Additionally, using metal reaps immediate dividends when it comes to building insurance. The cost of risk insurance for metal buildings during construction is half that of other building materials because there is less risk of fire damage. Insurance may also be less after completion.

Weighing the Cost of Metal: Long-Term Advantages

Not only does metal deliver cost efficiencies and advantages when first on the job site, but those benefits also extend throughout the building’s life. As a highly durable, long-lasting material, metal roofs and panels deliver an excellent return on investment.

In a whole building LCA study by Houston-based Walter P. Moore Associates on behalf of the Metal Building Manufacturers Association, the environmental impact of metal buildings was found to be lower in case studies comparing structural and envelope materials to load-bearing concrete, masonry, tilt-up, and steel-framed construction within the same basic building footprint. The study concluded that in buildings where metal is typically most economical, LCA performance is also better, with the least embodied building material impact.

Durability

Metal earns a favorable LCA due to a variety of attributes. First, metal roofs and walls are extremely durable, with long service lives. This lowers demand for raw materials to produce replacement systems. The Environmental Protection Agency (EPA) ranks metal roofing as one of the most eco-friendly roofing solutions in terms of waste reduction.² Average expected service life for a metal roof is 60 years versus 23 years for a built-up and 20 years for single-ply. Expected LCCs run around 30 cents per square foot per year for commercial metal roofs; built-ups tally 37 cents per square foot per year, and single-ply comes in at 57 cents annually. Analyzed in a different way, percent of total installed cost spent on maintenance was 3.5 percent for metal, 19 percent for built up and 28.5 percent for single-ply. Therefore, metal roofs are a highly cost-effective roofing system. More recently, field inspections of 14 low-slope standing-seam roofs in place in the United States with up to 35 years of service have shown that the product continues to perform well in a wide range of environments, and that the current 25-year warranty period clearly underestimates the actual service life of a 55 percent Al-Zn alloy-coated steel-standing seam roof.³

Beyond its natural durability, metal keeps maintenance to a minimum. Where unpainted natural metals are used, the product is virtually maintenance free. Patinas protect the surface. Where high-performance paints and coatings are applied to protect metal panels or for aesthetics, the finishes are formulated to last up to 25 years or more, helping panels to retain their original appearance while ensuring the building maintains its visual appeal.

Operating Costs

Minimal maintenance leads to minimized operating costs. Where IMPs are selected, the building experiences lower energy costs and more uniform performance. Insulation thickness is maintained between metal panels, and there are no points at which it is compressed. Not only does this preserve R-values across the panel, but tongue and groove joinery also ensures that the entire wall area is covered, with no thermal gaps.

Benefits of minimizing operating costs spill into environmental stewardship and sustainability. Reducing energy consumption and improving air quality and thermal comfort not only support a building’s bottom line, but they also help the structure comply with energy codes, reduce environmental impacts, and can contribute to LEED points.

--- Task a ---
Arrange the records from the start through the line containing "picture [0, 0, 1654, 1241]" as a JSON list of strings, one string per line and blank lines left out.

(Layout element annotations)
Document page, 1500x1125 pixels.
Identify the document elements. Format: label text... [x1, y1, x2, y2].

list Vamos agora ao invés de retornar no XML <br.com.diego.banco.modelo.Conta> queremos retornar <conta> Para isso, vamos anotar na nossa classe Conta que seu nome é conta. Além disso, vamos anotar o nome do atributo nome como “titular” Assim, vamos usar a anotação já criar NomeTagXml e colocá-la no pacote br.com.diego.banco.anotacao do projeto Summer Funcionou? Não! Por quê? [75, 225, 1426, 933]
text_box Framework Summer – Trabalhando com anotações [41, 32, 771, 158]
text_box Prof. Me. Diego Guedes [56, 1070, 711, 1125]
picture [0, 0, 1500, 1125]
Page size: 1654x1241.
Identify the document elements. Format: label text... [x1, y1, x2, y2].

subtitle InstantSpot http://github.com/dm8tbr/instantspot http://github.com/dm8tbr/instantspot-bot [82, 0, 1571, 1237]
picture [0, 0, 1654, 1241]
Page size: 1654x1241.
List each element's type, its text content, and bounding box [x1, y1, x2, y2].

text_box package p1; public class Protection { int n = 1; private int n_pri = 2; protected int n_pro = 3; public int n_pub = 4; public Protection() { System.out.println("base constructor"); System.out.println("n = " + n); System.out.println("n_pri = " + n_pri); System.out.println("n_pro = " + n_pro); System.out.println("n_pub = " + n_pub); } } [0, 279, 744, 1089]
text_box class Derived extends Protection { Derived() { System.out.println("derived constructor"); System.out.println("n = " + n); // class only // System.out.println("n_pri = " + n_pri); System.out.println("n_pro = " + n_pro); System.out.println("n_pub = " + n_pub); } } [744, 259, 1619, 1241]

--- Task b ---
Say whether each statement agrees with the text on metal buildings, answering yes or no and quoting the deciding words: (i) A metal roof has an average expected service life of 60 years. (ii) For single-ply roofs, maintenance took 19 percent of total installed cost. (iii) Field inspections covered 14 low-slope standing-seam roofs.

--- Expected output a ---
[
  "Document page, 1500x1125 pixels.",
  "Identify the document elements. Format: label text... [x1, y1, x2, y2].",
  "list Vamos agora ao invés de retornar no XML <br.com.diego.banco.modelo.Conta> queremos retornar <conta> Para isso, vamos anotar na nossa classe Conta que seu nome é conta. Além disso, vamos anotar o nome do atributo nome como “titular” Assim, vamos usar a anotação já criar NomeTagXml e colocá-la no pacote br.com.diego.banco.anotacao do projeto Summer Funcionou? Não! Por quê? [75, 225, 1426, 933]",
  "text_box Framework Summer – Trabalhando com anotações [41, 32, 771, 158]",
  "text_box Prof. Me. Diego Guedes [56, 1070, 711, 1125]",
  "picture [0, 0, 1500, 1125]",
  "Page size: 1654x1241.",
  "Identify the document elements. Format: label text... [x1, y1, x2, y2].",
  "subtitle InstantSpot http://github.com/dm8tbr/instantspot http://github.com/dm8tbr/instantspot-bot [82, 0, 1571, 1237]",
  "picture [0, 0, 1654, 1241]"
]

--- Expected output b ---
(i) Yes: "Average expected service life for a metal roof is 60 years"
(ii) No: "19 percent for built up and 28.5 percent for single-ply"
(iii) Yes: "field inspections of 14 low-slope standing-seam roofs"